**TEXT SECTION**
○ ○ ○

Sometimes I am astounded by the sheer volume of data that we create in science nowadays. Where a few years ago we were sequencing individual genes, made up of a few thousand letters, now with a single Illumina run we can generate terabytes of data.
But what to do with that data? A lot of genomics at the moment is concerned with targeted resequencing, and bulk segregant analysis. Producing genome #1 is a lot of hard work, and doesn’t tell us all that much. Producing genomes #2 to #10 for the same species tells us a lot more: Why does wheat cultivar 1 have a higher yield than wheat cultivar 2? Why is apple variety 1 susceptible to a disease when apple variety 2 is not?
The key is in SNPs: Single Nucleotide Polymorphisms (or differences) that lead to different varieties of a protein being made. Our genomes vary at thousands of locations (or loci, to use the technical term) and by comparing groups of individuals (known as bulks) who are all the same in one respect (e.g. a group of people with a hereditary form of cancer versus those without it) we can hope to spot which differences recur in one of the groups. This may not tell us why the groups are different, but it gives us a ‘bookmark’ or molecular marker to search for. Maybe not all musicians carry music stands, but knowing that the two are linked means we can try to spot musicians by spotting music stands.
The problem is that sifting through all of this data is a time-consuming and computing-power-expensive process. What’s more, humans can often do as accurate a job. This is where crowd-sourcing comes in. By turning pattern-spotting into a game, researchers can convince ordinary people to help them with their work.
Scientists at the John Innes Centre, TGAC and the Sainsbury lab in Cambridge working on a fungal disease called ash dieback have produced a game that allows anybody with a Facebook account to help them in sifting through the data. Fraxinus is a game in which players identifying matching and non-matching sequences, denoted by different coloured leaves, corresponding to real sequencing data. Results of the project are made then available on the crowdsourcing website OpenAshDieBack. The scientists have their data analysed, and some members of the public may learn something about plant pathology and genetics along the way!
Somehow I’m still not sure my supervisor will be impressed if he catches me on Facebook during office hours…

○ ○ ○

**INFORMATION SUPPLIED**

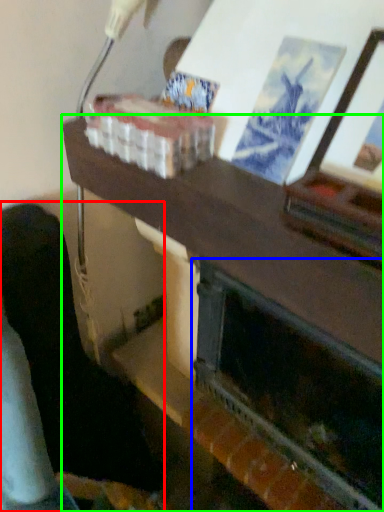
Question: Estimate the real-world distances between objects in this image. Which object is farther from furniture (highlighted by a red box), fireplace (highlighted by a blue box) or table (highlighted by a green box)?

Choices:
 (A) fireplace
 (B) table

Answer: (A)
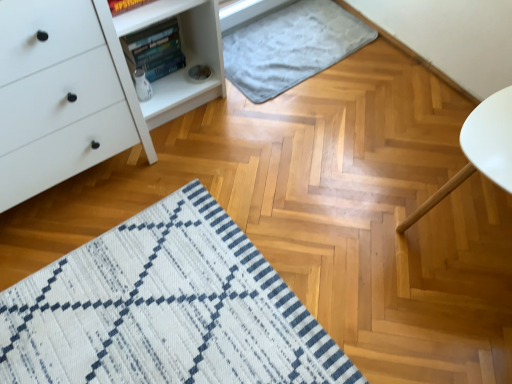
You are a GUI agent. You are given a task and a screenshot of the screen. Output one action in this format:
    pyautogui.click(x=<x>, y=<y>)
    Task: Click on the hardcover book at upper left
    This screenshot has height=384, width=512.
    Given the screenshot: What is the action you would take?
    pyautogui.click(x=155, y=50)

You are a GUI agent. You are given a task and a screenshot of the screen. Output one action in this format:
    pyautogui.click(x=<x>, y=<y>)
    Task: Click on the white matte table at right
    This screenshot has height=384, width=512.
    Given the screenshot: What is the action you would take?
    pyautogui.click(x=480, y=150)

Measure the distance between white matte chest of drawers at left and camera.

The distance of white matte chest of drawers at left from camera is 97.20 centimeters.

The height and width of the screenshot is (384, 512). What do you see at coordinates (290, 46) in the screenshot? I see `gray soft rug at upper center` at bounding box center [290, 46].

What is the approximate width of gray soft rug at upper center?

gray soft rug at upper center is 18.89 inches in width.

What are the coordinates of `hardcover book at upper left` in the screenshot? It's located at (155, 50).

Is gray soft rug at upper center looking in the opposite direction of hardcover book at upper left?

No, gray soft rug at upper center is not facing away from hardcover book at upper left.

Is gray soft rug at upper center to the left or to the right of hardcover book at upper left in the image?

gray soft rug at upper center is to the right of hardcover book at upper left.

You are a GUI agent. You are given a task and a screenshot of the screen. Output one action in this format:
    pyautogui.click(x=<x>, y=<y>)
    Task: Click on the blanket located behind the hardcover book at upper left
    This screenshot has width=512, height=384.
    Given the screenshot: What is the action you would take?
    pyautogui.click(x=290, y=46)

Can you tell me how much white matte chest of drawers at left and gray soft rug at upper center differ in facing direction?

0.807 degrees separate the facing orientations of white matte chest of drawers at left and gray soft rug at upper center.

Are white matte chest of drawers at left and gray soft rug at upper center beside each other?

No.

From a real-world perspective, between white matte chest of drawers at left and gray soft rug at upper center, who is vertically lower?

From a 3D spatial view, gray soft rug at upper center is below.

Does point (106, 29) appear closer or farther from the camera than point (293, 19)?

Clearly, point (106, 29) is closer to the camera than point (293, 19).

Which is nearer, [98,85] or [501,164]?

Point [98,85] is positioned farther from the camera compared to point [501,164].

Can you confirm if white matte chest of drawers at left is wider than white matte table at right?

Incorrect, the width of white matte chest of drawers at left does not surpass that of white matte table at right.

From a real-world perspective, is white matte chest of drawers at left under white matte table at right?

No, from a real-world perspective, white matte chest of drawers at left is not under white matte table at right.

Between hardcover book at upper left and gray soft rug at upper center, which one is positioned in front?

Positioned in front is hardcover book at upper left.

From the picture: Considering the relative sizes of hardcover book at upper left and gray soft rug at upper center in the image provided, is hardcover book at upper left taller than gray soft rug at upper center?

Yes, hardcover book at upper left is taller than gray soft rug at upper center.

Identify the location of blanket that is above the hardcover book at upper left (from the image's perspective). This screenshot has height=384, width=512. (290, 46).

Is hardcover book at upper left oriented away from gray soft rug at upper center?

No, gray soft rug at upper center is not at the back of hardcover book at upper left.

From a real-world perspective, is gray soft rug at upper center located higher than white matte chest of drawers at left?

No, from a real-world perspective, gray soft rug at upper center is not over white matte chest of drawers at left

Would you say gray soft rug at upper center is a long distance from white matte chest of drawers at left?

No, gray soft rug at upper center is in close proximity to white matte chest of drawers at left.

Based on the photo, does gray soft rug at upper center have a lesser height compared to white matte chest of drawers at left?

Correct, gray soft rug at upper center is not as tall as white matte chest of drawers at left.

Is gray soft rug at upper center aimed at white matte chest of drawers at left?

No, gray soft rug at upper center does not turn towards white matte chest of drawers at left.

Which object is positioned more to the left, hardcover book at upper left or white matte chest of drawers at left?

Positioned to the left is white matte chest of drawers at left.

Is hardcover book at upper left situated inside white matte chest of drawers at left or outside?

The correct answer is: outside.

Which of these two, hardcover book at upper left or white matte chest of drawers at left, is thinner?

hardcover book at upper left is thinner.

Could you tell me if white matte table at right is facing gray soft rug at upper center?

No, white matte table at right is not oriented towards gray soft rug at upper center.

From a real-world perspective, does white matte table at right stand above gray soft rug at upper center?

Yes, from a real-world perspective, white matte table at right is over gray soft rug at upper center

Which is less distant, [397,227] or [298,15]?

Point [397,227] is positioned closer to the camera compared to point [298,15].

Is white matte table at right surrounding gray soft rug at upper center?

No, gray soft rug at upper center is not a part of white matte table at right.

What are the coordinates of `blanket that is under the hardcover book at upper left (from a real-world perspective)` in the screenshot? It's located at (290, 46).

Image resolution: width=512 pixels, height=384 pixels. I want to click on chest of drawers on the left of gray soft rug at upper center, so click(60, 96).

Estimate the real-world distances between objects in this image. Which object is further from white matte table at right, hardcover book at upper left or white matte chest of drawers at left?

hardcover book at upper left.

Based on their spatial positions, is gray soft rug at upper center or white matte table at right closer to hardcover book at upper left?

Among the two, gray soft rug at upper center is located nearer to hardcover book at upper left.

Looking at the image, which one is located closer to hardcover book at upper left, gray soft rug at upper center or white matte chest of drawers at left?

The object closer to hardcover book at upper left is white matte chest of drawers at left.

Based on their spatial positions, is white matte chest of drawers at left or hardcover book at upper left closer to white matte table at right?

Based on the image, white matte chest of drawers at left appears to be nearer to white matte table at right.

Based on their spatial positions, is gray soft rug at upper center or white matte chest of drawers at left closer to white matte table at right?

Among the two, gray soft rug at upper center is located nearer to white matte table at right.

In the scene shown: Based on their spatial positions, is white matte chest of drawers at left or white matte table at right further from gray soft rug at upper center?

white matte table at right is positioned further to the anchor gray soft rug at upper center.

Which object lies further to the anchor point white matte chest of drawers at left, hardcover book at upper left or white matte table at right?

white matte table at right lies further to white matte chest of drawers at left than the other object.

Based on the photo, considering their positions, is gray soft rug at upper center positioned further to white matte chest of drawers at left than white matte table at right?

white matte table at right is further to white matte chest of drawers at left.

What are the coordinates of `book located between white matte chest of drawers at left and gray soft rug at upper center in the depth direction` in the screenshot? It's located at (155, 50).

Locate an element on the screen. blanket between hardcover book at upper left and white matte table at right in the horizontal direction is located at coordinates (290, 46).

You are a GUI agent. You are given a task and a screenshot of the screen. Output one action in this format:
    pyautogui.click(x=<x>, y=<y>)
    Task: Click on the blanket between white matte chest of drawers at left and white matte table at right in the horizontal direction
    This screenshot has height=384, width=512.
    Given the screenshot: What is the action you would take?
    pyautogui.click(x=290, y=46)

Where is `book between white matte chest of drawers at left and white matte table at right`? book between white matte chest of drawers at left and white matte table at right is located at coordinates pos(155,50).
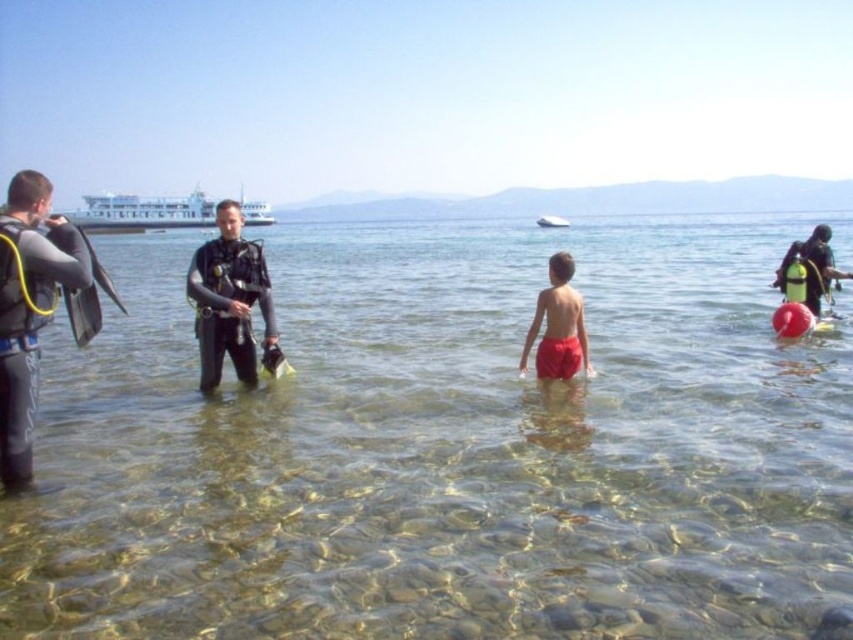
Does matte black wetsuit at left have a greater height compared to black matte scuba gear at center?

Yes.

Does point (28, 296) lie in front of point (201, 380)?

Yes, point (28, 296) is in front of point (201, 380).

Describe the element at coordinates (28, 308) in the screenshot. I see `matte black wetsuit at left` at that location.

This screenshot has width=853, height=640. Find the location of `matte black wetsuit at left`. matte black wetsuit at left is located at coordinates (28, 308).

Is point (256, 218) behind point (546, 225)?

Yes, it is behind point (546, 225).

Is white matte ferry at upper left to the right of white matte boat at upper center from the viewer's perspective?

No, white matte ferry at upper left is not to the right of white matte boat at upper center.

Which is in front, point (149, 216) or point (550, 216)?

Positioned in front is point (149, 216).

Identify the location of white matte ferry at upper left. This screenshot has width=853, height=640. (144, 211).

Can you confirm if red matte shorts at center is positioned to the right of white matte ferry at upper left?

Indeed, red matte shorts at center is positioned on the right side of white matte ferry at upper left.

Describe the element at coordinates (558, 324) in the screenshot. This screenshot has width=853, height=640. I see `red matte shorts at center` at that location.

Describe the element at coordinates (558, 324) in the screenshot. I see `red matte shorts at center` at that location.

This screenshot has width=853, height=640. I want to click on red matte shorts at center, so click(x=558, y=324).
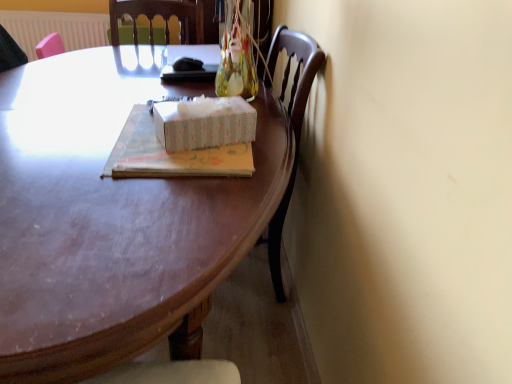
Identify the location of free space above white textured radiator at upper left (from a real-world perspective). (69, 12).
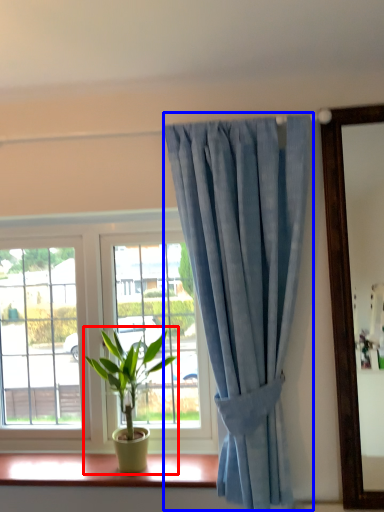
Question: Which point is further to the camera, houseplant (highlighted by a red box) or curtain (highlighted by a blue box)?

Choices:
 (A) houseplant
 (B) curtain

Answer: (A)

○ ○ ○

**EXERCISE DESCRIPTION**
Summarize the text about crowdsourced genomics in two sentences. Work from the text about crowdsourced genomics alone, not the listing.

**SOLUTION**
Modern sequencing produces huge amounts of data, and comparing groups of individuals can reveal SNPs that serve as molecular markers. Sifting through that data is slow and costly in computing power, and humans can often do as accurate a job, so scientists working on ash dieback made Fraxinus, a Facebook game in which players identify matching and non-matching sequences shown as different colored leaves.